Example 2: Car use by the beneficiary
The family foundation has a private car, which is formally intended to serve the foundation's operational activities. The foundation's beneficiary, a family member of the founder, uses the car for daily commuting to work and vacation trips, without keeping a record of the vehicle's mileage.
Tax consequences:
- The market value of the private use of the car will be considered as hidden profit.
- The Foundation will be obliged to pay PLN 15% CIT on the value of the benefit, e.g. a monthly amount corresponding to the market value of renting a similar vehicle.
Recommendation:
A foundation can avoid taxation by implementing a detailed car use policy, including keeping mileage records and charging private use at market rates.
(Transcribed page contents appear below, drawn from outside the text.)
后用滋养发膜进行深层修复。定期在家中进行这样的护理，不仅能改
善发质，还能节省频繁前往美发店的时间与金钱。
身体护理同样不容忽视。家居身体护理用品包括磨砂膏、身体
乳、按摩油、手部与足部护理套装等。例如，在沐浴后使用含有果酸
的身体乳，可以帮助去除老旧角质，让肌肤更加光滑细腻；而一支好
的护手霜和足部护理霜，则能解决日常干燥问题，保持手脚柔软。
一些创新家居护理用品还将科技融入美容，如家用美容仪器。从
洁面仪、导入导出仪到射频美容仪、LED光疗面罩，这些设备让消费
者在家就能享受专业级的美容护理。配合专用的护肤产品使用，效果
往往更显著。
Hidden profits and the use of foundation assets
The use of foundation assets, including personal vehicles or real estate, can lead to hidden profits if these benefits are not properly regulated. To avoid tax problems, it is worth implementing transparent rules for the use of assets and maintaining appropriate documentation.
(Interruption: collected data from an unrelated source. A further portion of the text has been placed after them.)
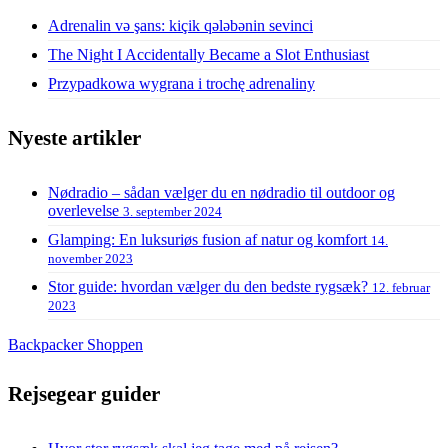
Adrenalin və şans: kiçik qələbənin sevinci
The Night I Accidentally Became a Slot Enthusiast
Przypadkowa wygrana i trochę adrenaliny
Nyeste artikler
Nødradio – sådan vælger du en nødradio til outdoor og
overlevelse
3. september 2024
Glamping: En luksuriøs fusion af natur og komfort
14.
november 2023
Stor guide: hvordan vælger du den bedste rygsæk?
12. februar
2023
Backpacker Shoppen
Rejsegear guider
Tax interpretations and administrative court rulings
Individual interpretation of August 11, 2023 (ref. no. 0114-KDIP2-1.4010.341.2023.1.KW)
The tax authority indicated that the list of events considered hidden profits, specified in Article 24q, Section 1a of the CIT Act, is closed. An example is the question regarding the payment of real estate rent by a foundation to the founder.
Conclusions from the interpretation:
- If the foundation pays rent set at market level, this benefit will not be considered hidden profit because it does not fall within the catalogue specified in the regulations.
- The closed nature of the catalogue gives family foundations the ability to precisely plan their activities in order to avoid the classification of some benefits as hidden profits.
Individual interpretation of February 13, 2024 (ref. no. 0111-KDIB1-2.4010.283.2024.2.AK)
The applicant, a family foundation, asked about granting loans to beneficiaries for periods of less than 10 years. The tax authority explained that these loans would not be considered hidden profits as long as their repayment period was less than 10 years.
Conclusions from the interpretation:
- Loans to beneficiaries for short periods (less than 10 years) do not give rise to hidden profits.
- If the loan period is extended (e.g. by an addendum), this may result in it being classified as hidden profit.
Judgment of the Voivodship Administrative Court in Łódź (ref. I SA/Łd 313/24)
The court considered the case of the founder's remuneration for management services provided to a family foundation. This remuneration was classified as hidden profit because it was a benefit transferred directly to the founder and was not of a market nature.
Conclusions from the ruling:
- The founder's remuneration for management services, if not at market level, may be considered a hidden profit.
- The court stressed that family foundations should avoid situations in which benefits for founders do not meet market principles.
Summary
A family foundation is a modern solution that enables effective management of family assets, protection of their integrity and ensuring smooth transfer to subsequent generations. Thanks to its unique features, a family foundation allows for long-term preservation of the value of assets and realization of family goals in an orderly manner.
However, despite its many benefits, a family foundation is an entity with a complex legal and tax structure. It requires compliance with numerous regulations, such as rules on hidden profits and careful planning regarding asset management and benefits for beneficiaries.
For this reason, it is worth using the help of experts – tax advisors, lawyers and accountants – who will help you avoid mistakes, ensure compliance with legal regulations and enable you to fully utilize the potential of your family foundation.
The decision to establish a family foundation is a step towards securing the future of the family. With the help of specialists, you can make it a solid foundation of assets for generations.